(Record extracts)
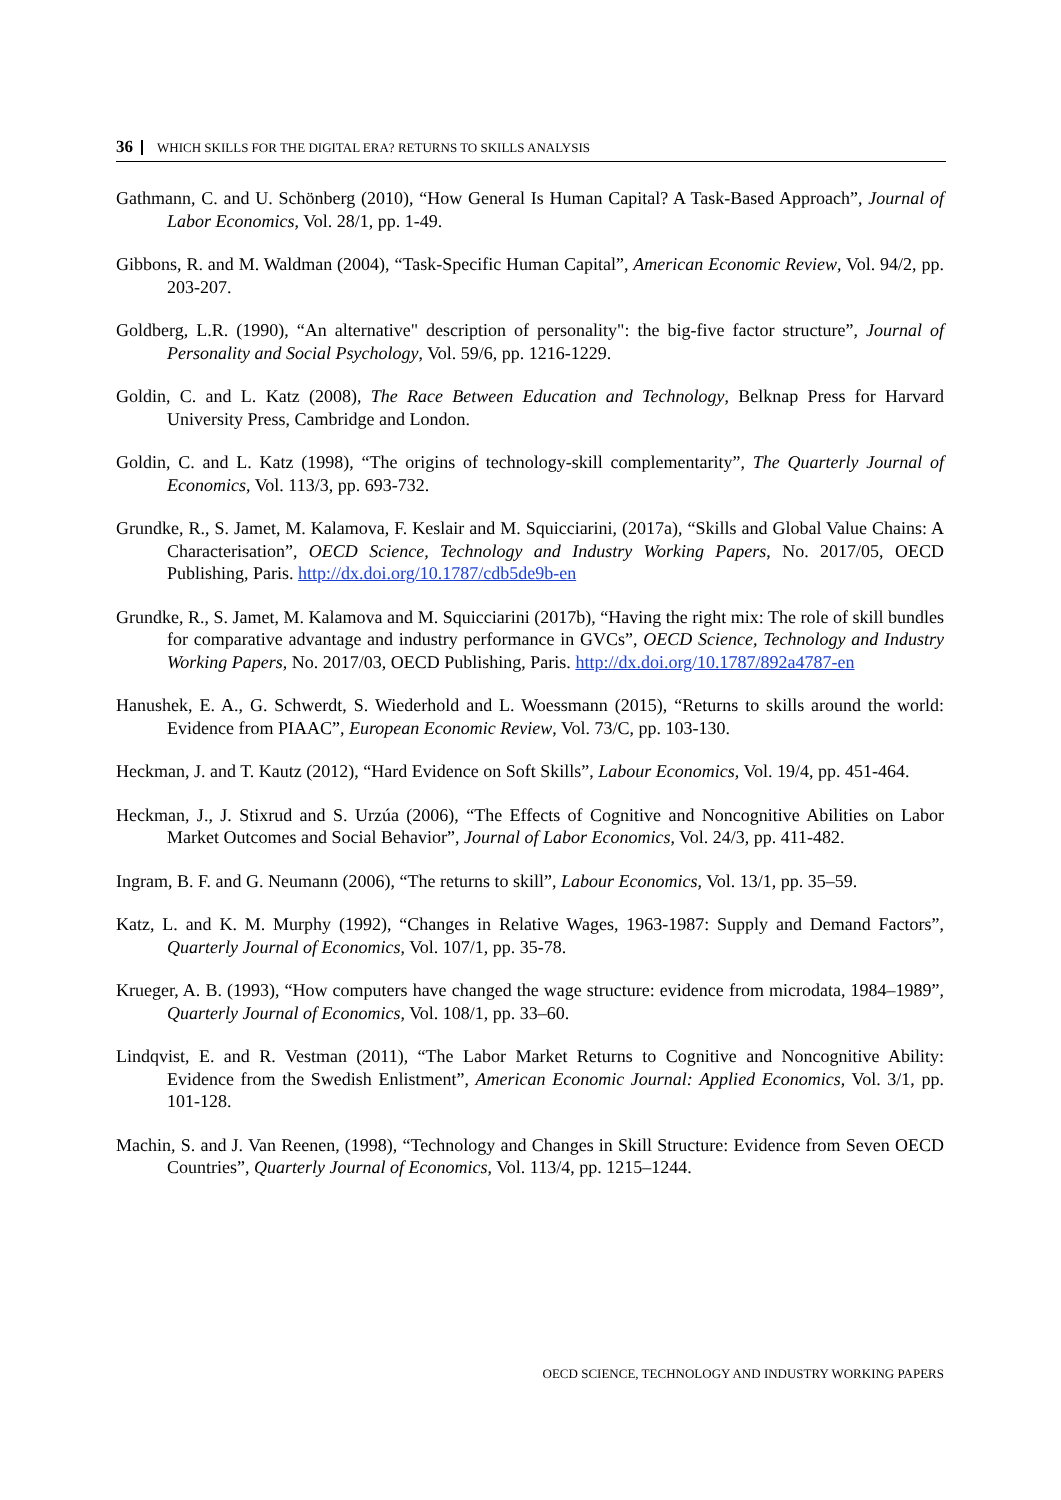36 WHICH SKILLS FOR THE DIGITAL ERA? RETURNS TO SKILLS ANALYSIS
Gathmann, C. and U. Schönberg (2010), “How General Is Human Capital? A Task-Based Approach”, Journal of Labor Economics, Vol. 28/1, pp. 1-49.
Gibbons, R. and M. Waldman (2004), “Task-Specific Human Capital”, American Economic Review, Vol. 94/2, pp. 203-207.
Goldberg, L.R. (1990), “An alternative" description of personality": the big-five factor structure”, Journal of Personality and Social Psychology, Vol. 59/6, pp. 1216-1229.
Goldin, C. and L. Katz (2008), The Race Between Education and Technology, Belknap Press for Harvard University Press, Cambridge and London.
Goldin, C. and L. Katz (1998), “The origins of technology-skill complementarity”, The Quarterly Journal of Economics, Vol. 113/3, pp. 693-732.
Grundke, R., S. Jamet, M. Kalamova, F. Keslair and M. Squicciarini, (2017a), “Skills and Global Value Chains: A Characterisation”, OECD Science, Technology and Industry Working Papers, No. 2017/05, OECD Publishing, Paris. http://dx.doi.org/10.1787/cdb5de9b-en
Grundke, R., S. Jamet, M. Kalamova and M. Squicciarini (2017b), “Having the right mix: The role of skill bundles for comparative advantage and industry performance in GVCs”, OECD Science, Technology and Industry Working Papers, No. 2017/03, OECD Publishing, Paris. http://dx.doi.org/10.1787/892a4787-en
Hanushek, E. A., G. Schwerdt, S. Wiederhold and L. Woessmann (2015), “Returns to skills around the world: Evidence from PIAAC”, European Economic Review, Vol. 73/C, pp. 103-130.
Heckman, J. and T. Kautz (2012), “Hard Evidence on Soft Skills”, Labour Economics, Vol. 19/4, pp. 451-464.
Heckman, J., J. Stixrud and S. Urzúa (2006), “The Effects of Cognitive and Noncognitive Abilities on Labor Market Outcomes and Social Behavior”, Journal of Labor Economics, Vol. 24/3, pp. 411-482.
Ingram, B. F. and G. Neumann (2006), “The returns to skill”, Labour Economics, Vol. 13/1, pp. 35–59.
Katz, L. and K. M. Murphy (1992), “Changes in Relative Wages, 1963-1987: Supply and Demand Factors”, Quarterly Journal of Economics, Vol. 107/1, pp. 35-78.
Krueger, A. B. (1993), “How computers have changed the wage structure: evidence from microdata, 1984–1989”, Quarterly Journal of Economics, Vol. 108/1, pp. 33–60.
Lindqvist, E. and R. Vestman (2011), “The Labor Market Returns to Cognitive and Noncognitive Ability: Evidence from the Swedish Enlistment”, American Economic Journal: Applied Economics, Vol. 3/1, pp. 101-128.
Machin, S. and J. Van Reenen, (1998), “Technology and Changes in Skill Structure: Evidence from Seven OECD Countries”, Quarterly Journal of Economics, Vol. 113/4, pp. 1215–1244.
OECD SCIENCE, TECHNOLOGY AND INDUSTRY WORKING PAPERS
(End Record extracts)
_Directive_.
Please write out, exactly as they appear, the lines from the line containing "Grundke, R., S. Jamet, M. Kalamova and" through the last line of the records above, both included.

_Answer area_.
Grundke, R., S. Jamet, M. Kalamova and M. Squicciarini (2017b), “Having the right mix: The role of skill bundles for comparative advantage and industry performance in GVCs”, OECD Science, Technology and Industry Working Papers, No. 2017/03, OECD Publishing, Paris. http://dx.doi.org/10.1787/892a4787-en
Hanushek, E. A., G. Schwerdt, S. Wiederhold and L. Woessmann (2015), “Returns to skills around the world: Evidence from PIAAC”, European Economic Review, Vol. 73/C, pp. 103-130.
Heckman, J. and T. Kautz (2012), “Hard Evidence on Soft Skills”, Labour Economics, Vol. 19/4, pp. 451-464.
Heckman, J., J. Stixrud and S. Urzúa (2006), “The Effects of Cognitive and Noncognitive Abilities on Labor Market Outcomes and Social Behavior”, Journal of Labor Economics, Vol. 24/3, pp. 411-482.
Ingram, B. F. and G. Neumann (2006), “The returns to skill”, Labour Economics, Vol. 13/1, pp. 35–59.
Katz, L. and K. M. Murphy (1992), “Changes in Relative Wages, 1963-1987: Supply and Demand Factors”, Quarterly Journal of Economics, Vol. 107/1, pp. 35-78.
Krueger, A. B. (1993), “How computers have changed the wage structure: evidence from microdata, 1984–1989”, Quarterly Journal of Economics, Vol. 108/1, pp. 33–60.
Lindqvist, E. and R. Vestman (2011), “The Labor Market Returns to Cognitive and Noncognitive Ability: Evidence from the Swedish Enlistment”, American Economic Journal: Applied Economics, Vol. 3/1, pp. 101-128.
Machin, S. and J. Van Reenen, (1998), “Technology and Changes in Skill Structure: Evidence from Seven OECD Countries”, Quarterly Journal of Economics, Vol. 113/4, pp. 1215–1244.
OECD SCIENCE, TECHNOLOGY AND INDUSTRY WORKING PAPERS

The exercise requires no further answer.